**Consignes**
**a)** Répondez brièvement à ces questions sur le texte consacré à la fête Saint Constantin/Sainte Hélène :
(i) Combien de jours dure la fête, et à quelles dates ?
(ii) Par quelle performance la fête culmine-t-elle ?
(iii) Selon le texte, à quoi correspond l'ordre de déroulement du rituel ?
**b)** Recopiez mot pour mot le passage du texte sur la fête Saint Constantin/Sainte Hélène qui commence par « Nous nous arrêterons » et se termine par « ces trois étapes. ».
**c)** Poursuivez le texte sur la fête Saint Constantin/Sainte Hélène à partir de l'endroit où il s'arrête.

**Extrait à lire**
La fête Saint Constantin/Sainte Hélène dure trois jours, les 21, 22 et 23 Mai. Il est impossible, faute de temps, de la décrire en détail, débutant par la salutation de l’icône, elle se poursuit par de la danse devant elle, puis avec elle (les fidèles font danser l’icône en la tenant dans leurs bras), elle comporte ensuite le sacrifice d’un taureau, cuit et mangé par les membres du groupe, elle culmine enfin par la danse pieds nus sur les braises, performance très attendue et pour laquelle des milliers de visiteurs se déplacent de toute la Grèce voire même de l’étranger car les pieds ne sont pas brûlés.

Nous nous arrêterons à trois étapes de ce rituel, car il nous est apparu que l’ordre de son déroulement n’est pas arbitraire et correspond en tous points à ce que la psychanalyse a repéré comme processus de formation du sujet dans les étapes du développement de l’enfant. Le rituel réactive ces trois étapes.

**Données**
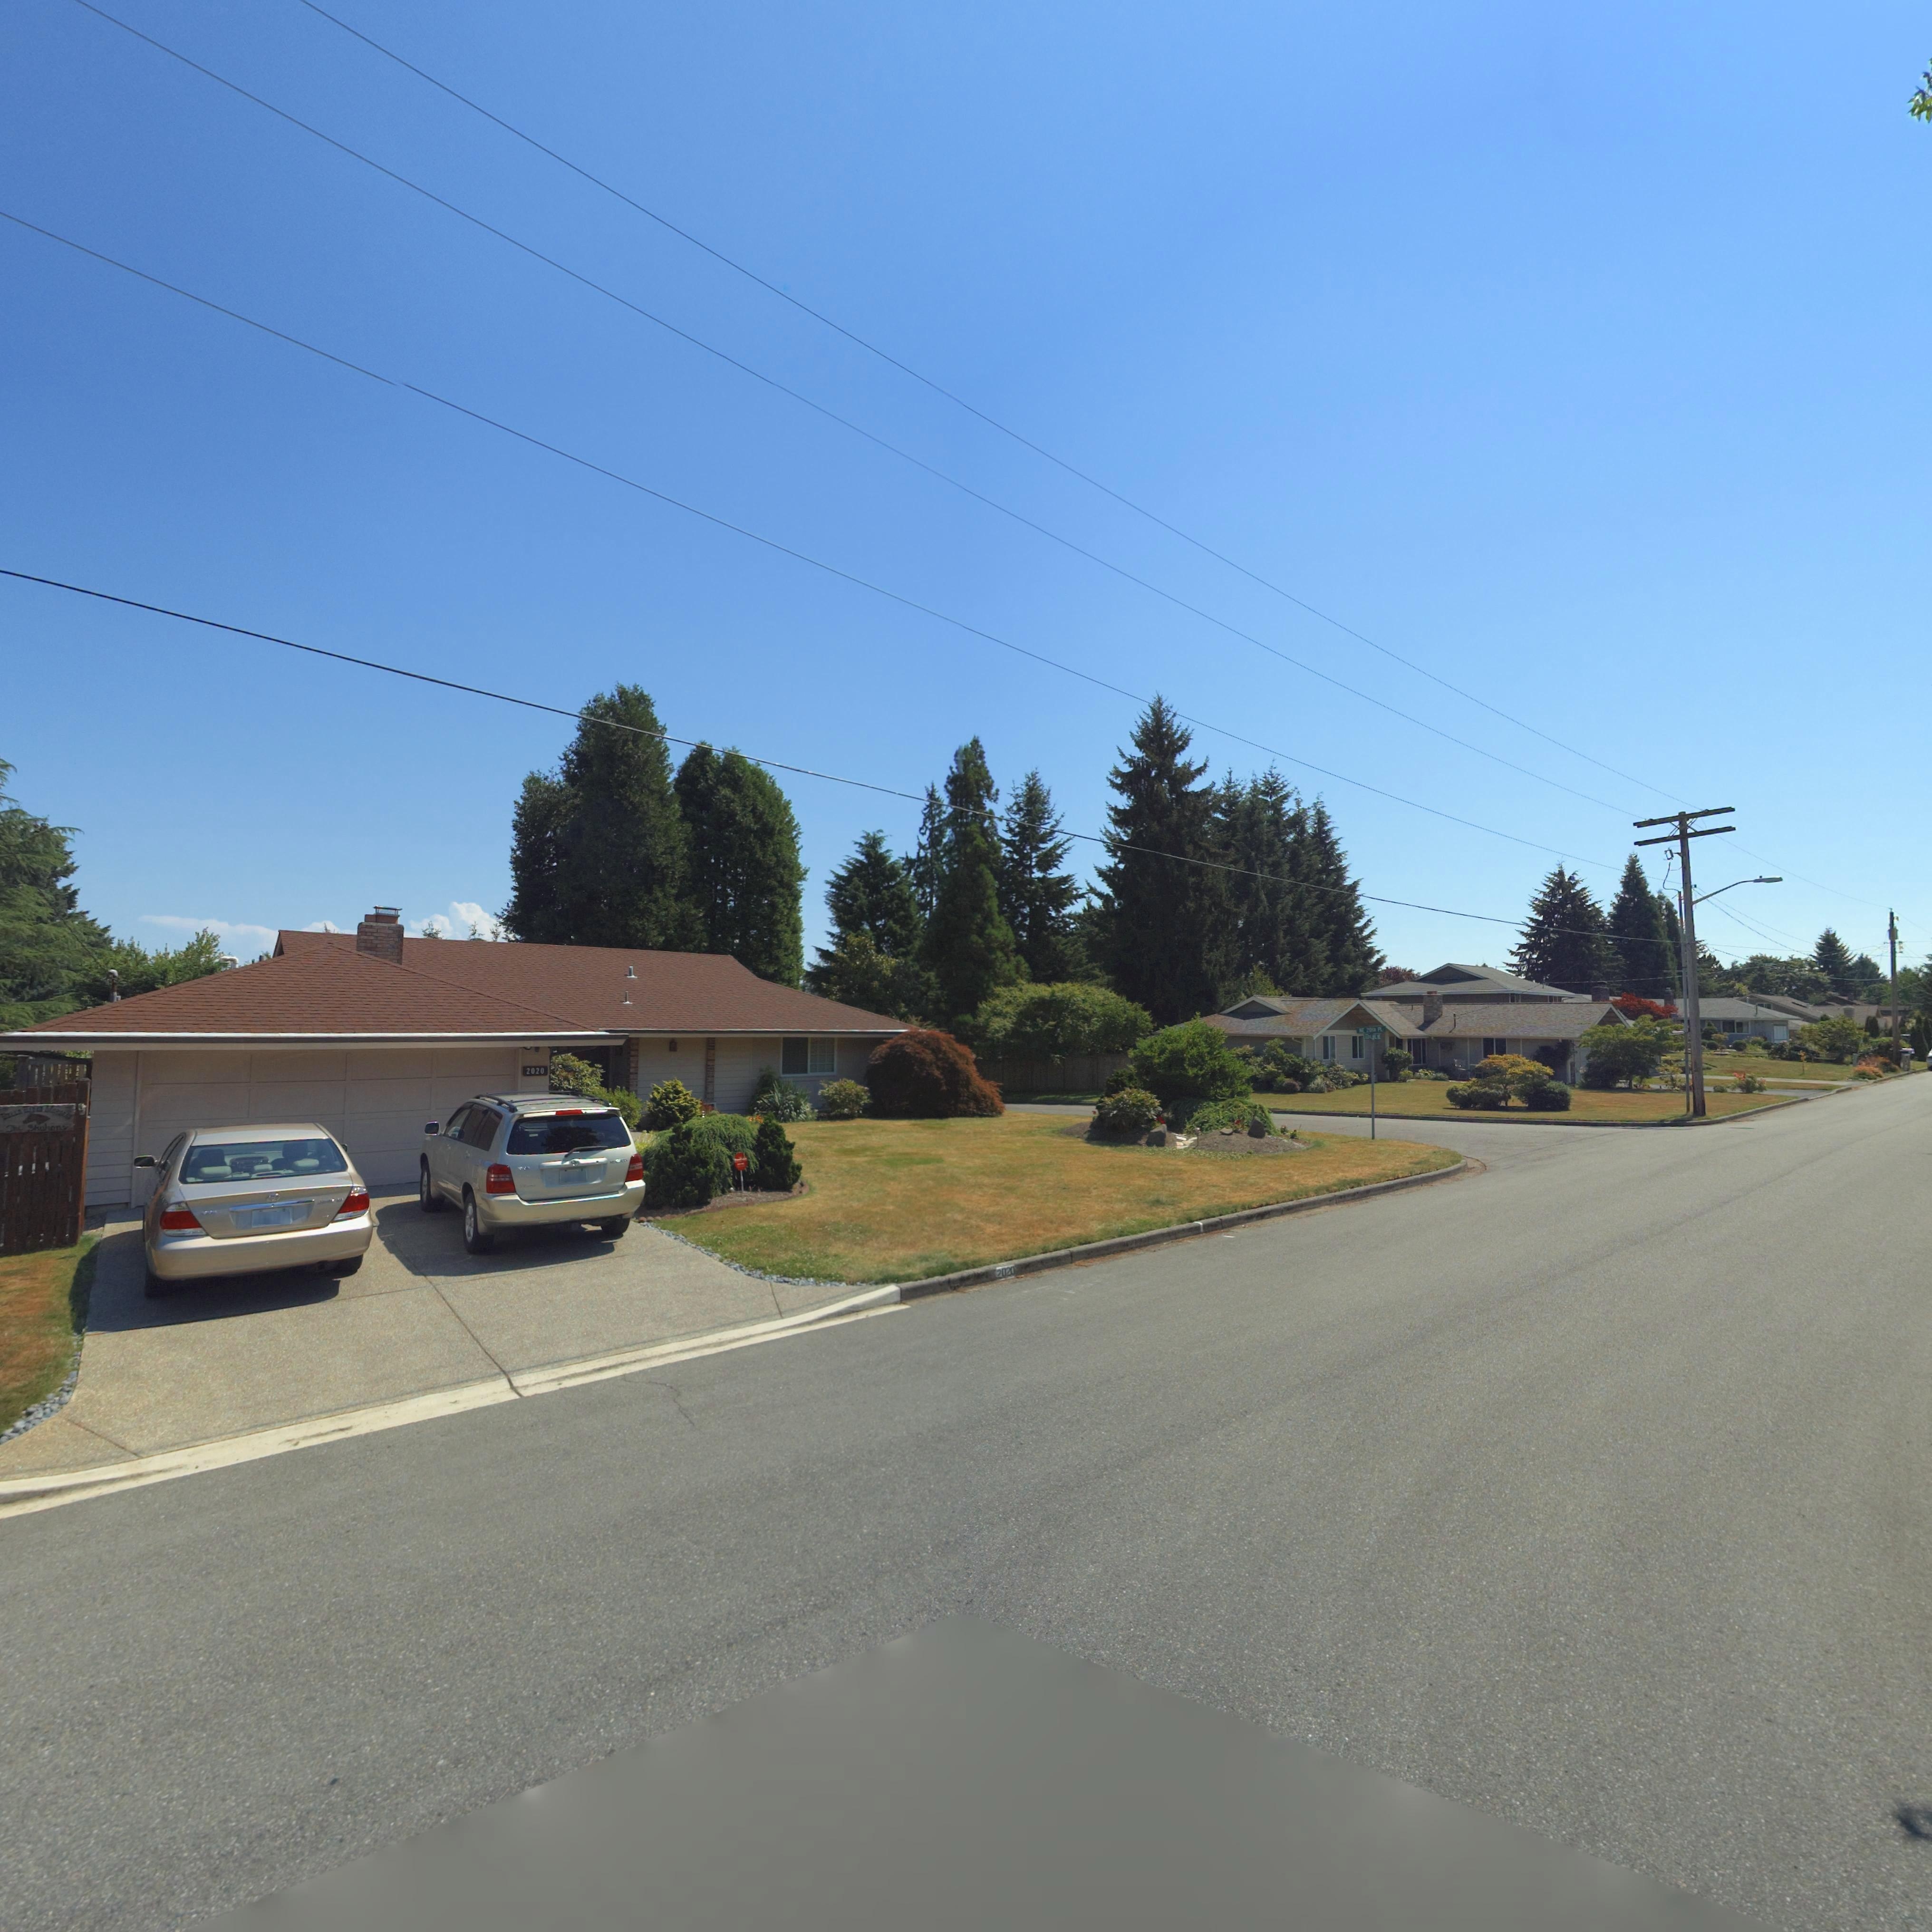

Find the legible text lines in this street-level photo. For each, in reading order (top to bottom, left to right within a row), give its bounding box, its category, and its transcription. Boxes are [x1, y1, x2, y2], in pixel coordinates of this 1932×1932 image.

[526, 1067, 544, 1074] StreetNumber: 2020
[996, 1265, 1015, 1279] StreetNumber: 2020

**Réponses**
**a)**
(i) Trois jours, les 21, 22 et 23 mai.
(ii) Par la danse pieds nus sur les braises.
(iii) À ce que la psychanalyse a repéré comme processus de formation du sujet dans les étapes du développement de l'enfant.

**b)**
Nous nous arrêterons à trois étapes de ce rituel, car il nous est apparu que l’ordre de son déroulement n’est pas arbitraire et correspond en tous points à ce que la psychanalyse a repéré comme processus de formation du sujet dans les étapes du développement de l’enfant. Le rituel réactive ces trois étapes.

**c)**
Saint Constantin/Hélène, entité double et bisexuée

1ère étape

Les fidèles se recueillent de­vant les icônes. Elles représentent les deux saints, Constantin et Hélène unis et séparés en même temps par une haute croix centrale. Les deux saints, fêtés le même jour, sont toujours représentés ensemble et les membres du groupe les appellent le saint. Il s’agit donc du saint Constantin/Hélène, entité double et bisexuée. C’est cette figure androgyne que salue et contemple le fidèle au début de la cérémonie. Image qui interpelle chacun à un niveau très profond pour autant qu’elle réactive l’état expérimenté par l’enfant lorsque sa mère et lui se complètent, formant un être double, une dyade fusionnelle (fils-mère). Cette étape est dite narcissique en référence au mythe de Narcisse qui, capté par son double renvoyé par le miroir, s’abîme dans la fusion mortelle avec cet Autre lui-même.

On sait que, sous peine de psychose, l’enfant doit se décoller psychiquement de sa mère pour accéder à l’autonomie, à l’état de sujet que Lacan repère comme lié à la possibilité de parler, l’enfant étant étymologiquement l’infant, celui qui ne parle pas.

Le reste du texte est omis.